Material for the task –

——————————

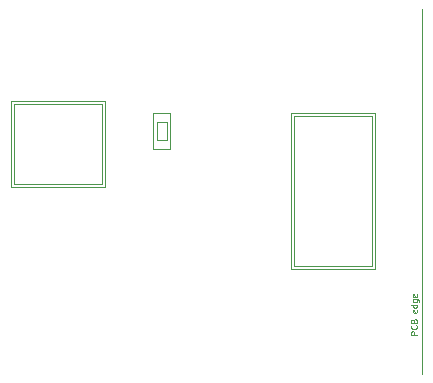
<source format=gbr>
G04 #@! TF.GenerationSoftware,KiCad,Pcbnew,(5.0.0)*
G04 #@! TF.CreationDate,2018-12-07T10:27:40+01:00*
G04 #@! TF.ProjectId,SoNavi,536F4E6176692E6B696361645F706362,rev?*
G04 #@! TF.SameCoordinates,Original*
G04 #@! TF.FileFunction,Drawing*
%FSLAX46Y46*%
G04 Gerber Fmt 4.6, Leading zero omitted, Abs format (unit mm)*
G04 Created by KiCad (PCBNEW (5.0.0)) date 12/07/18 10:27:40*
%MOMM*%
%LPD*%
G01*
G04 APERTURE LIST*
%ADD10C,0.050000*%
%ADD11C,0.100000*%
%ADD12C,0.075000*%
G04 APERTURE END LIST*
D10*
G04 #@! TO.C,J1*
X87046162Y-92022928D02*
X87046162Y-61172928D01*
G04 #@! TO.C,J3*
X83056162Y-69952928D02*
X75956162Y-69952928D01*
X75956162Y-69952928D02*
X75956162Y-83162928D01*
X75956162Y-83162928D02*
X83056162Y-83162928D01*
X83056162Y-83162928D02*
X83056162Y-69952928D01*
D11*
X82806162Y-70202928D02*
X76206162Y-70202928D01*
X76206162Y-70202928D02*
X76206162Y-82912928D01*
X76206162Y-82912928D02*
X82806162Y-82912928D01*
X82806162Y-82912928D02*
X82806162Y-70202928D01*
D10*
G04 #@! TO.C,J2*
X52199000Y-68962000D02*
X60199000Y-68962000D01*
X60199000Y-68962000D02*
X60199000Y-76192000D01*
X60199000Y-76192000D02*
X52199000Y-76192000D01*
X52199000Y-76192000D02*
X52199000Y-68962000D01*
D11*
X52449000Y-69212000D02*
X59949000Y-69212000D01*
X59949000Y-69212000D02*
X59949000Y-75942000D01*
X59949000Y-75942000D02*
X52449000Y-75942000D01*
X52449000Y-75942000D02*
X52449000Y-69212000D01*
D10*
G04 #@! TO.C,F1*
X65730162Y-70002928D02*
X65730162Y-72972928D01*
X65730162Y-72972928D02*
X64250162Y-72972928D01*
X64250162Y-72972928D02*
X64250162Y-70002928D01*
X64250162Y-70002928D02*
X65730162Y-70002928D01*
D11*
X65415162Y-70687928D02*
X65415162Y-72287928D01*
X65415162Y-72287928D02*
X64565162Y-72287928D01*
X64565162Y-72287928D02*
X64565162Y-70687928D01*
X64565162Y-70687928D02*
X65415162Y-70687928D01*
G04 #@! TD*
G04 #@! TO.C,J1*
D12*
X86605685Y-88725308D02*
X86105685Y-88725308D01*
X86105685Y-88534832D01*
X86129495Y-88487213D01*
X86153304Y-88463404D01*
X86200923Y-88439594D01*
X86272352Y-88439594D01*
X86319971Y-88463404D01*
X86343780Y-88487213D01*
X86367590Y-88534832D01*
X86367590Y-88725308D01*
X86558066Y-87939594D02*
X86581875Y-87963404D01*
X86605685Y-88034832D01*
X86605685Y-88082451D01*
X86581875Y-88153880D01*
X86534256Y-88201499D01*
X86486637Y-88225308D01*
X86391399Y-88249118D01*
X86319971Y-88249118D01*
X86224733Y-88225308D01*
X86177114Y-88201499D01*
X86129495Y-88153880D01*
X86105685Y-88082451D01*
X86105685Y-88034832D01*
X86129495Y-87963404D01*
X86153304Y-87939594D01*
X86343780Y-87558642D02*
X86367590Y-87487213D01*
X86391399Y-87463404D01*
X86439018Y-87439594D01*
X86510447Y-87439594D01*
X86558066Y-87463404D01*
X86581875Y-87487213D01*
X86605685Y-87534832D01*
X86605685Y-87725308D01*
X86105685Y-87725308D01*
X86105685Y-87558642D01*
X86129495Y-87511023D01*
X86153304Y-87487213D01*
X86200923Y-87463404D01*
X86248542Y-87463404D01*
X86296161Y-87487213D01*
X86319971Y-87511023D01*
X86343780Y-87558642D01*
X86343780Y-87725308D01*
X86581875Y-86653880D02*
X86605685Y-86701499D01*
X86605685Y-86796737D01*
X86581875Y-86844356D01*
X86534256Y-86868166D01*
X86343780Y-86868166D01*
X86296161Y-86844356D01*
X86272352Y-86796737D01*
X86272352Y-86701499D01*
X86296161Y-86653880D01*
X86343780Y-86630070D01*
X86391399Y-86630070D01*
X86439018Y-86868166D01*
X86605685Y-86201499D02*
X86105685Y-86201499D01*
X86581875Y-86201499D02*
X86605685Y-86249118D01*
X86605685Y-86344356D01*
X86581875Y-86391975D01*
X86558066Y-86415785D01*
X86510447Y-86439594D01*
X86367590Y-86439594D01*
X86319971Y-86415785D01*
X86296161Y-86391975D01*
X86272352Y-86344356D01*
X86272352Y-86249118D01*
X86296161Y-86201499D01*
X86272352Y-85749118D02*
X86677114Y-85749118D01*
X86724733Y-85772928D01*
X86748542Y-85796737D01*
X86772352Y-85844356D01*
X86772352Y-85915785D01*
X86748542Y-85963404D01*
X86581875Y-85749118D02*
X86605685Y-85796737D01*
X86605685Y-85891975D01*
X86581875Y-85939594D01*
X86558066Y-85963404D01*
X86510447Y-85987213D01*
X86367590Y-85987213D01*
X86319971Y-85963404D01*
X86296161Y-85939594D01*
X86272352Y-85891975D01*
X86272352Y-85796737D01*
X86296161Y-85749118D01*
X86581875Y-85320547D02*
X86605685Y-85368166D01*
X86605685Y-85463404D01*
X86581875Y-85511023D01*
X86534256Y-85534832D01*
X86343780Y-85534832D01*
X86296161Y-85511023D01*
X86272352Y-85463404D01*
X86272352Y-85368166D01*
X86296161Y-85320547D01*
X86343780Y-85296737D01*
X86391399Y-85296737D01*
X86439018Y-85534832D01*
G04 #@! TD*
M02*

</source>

——————————

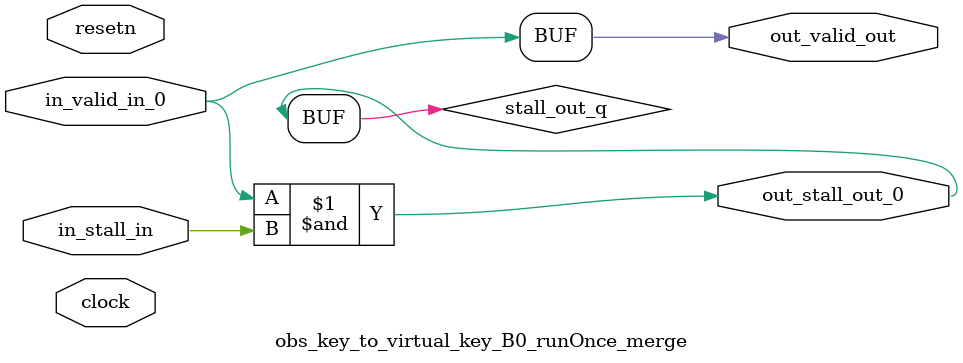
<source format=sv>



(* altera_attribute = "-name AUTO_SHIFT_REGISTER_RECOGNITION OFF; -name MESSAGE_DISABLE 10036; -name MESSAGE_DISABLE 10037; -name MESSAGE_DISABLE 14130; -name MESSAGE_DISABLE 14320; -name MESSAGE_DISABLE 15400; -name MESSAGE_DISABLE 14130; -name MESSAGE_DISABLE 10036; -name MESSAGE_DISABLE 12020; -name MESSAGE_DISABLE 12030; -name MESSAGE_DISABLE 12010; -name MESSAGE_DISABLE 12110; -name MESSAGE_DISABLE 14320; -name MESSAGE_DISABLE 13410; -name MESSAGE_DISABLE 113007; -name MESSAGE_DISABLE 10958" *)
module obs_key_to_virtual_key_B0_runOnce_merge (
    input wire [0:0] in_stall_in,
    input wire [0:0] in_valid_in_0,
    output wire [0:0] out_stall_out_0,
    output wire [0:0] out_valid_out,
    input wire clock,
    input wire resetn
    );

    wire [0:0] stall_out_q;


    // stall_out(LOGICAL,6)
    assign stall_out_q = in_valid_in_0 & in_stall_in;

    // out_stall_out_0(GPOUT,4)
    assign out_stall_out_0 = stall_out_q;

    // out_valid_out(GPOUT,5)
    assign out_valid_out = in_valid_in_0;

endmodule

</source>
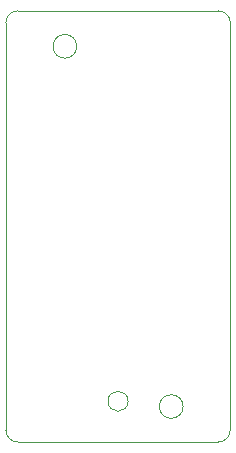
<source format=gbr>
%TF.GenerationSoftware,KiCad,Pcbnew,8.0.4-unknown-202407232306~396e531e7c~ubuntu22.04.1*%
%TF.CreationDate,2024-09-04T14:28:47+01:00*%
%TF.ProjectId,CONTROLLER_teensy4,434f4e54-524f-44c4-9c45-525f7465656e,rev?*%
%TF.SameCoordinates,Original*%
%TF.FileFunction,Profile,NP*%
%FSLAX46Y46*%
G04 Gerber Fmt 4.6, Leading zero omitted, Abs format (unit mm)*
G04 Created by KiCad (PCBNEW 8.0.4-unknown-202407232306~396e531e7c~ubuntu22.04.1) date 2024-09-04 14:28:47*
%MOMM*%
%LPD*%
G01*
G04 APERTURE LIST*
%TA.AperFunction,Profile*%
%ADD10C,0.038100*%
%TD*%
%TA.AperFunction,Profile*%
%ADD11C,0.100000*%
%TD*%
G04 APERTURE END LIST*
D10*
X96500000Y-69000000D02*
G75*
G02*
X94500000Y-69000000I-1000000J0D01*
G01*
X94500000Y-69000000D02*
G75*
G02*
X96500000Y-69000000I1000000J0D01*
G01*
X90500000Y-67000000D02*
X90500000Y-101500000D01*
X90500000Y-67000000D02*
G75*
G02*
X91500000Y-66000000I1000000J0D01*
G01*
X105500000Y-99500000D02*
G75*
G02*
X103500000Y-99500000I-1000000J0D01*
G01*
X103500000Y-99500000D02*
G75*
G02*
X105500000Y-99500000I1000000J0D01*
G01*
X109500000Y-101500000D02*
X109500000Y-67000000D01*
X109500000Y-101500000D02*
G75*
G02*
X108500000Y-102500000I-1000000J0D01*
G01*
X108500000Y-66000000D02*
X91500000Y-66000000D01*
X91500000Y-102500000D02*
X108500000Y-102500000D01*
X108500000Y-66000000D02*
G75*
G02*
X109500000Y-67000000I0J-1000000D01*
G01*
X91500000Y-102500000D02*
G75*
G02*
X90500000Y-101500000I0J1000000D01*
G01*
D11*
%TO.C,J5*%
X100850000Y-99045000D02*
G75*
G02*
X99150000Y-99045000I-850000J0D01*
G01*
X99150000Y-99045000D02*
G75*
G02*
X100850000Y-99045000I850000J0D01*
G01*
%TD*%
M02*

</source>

——————————

The problem –
Check each line of the records above for "FileFunction", and copy those that have it.

Solved problem –
G04 #@! TF.FileFunction,Drawing*
%TF.FileFunction,Profile,NP*%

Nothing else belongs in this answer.